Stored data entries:
════════════════════
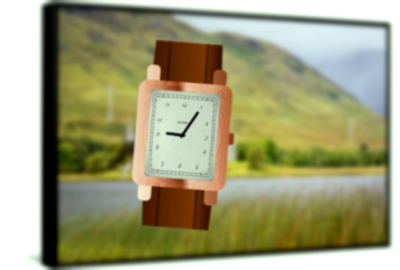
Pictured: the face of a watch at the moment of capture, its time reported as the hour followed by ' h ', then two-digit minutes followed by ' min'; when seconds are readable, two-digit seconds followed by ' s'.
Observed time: 9 h 05 min
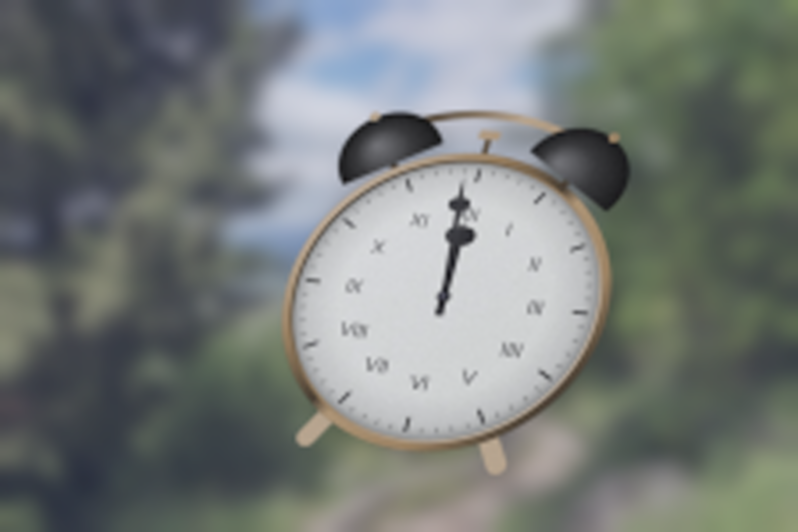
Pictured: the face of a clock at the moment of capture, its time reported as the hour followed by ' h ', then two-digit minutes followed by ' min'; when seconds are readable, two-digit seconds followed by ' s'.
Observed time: 11 h 59 min
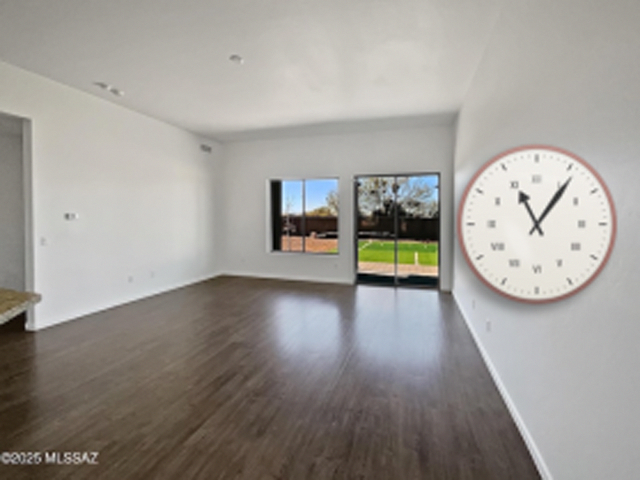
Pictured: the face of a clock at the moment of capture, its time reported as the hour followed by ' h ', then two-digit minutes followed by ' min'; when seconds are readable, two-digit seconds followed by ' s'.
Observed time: 11 h 06 min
════════════════════
Required task: Substitute "Recorded time" for each occurrence of "Observed time" in the records above and write them out again with nothing else changed. Leave the pictures out.

The solution:
Pictured: the face of a watch at the moment of capture, its time reported as the hour followed by ' h ', then two-digit minutes followed by ' min'; when seconds are readable, two-digit seconds followed by ' s'.
Recorded time: 9 h 05 min
Pictured: the face of a clock at the moment of capture, its time reported as the hour followed by ' h ', then two-digit minutes followed by ' min'; when seconds are readable, two-digit seconds followed by ' s'.
Recorded time: 11 h 59 min
Pictured: the face of a clock at the moment of capture, its time reported as the hour followed by ' h ', then two-digit minutes followed by ' min'; when seconds are readable, two-digit seconds followed by ' s'.
Recorded time: 11 h 06 min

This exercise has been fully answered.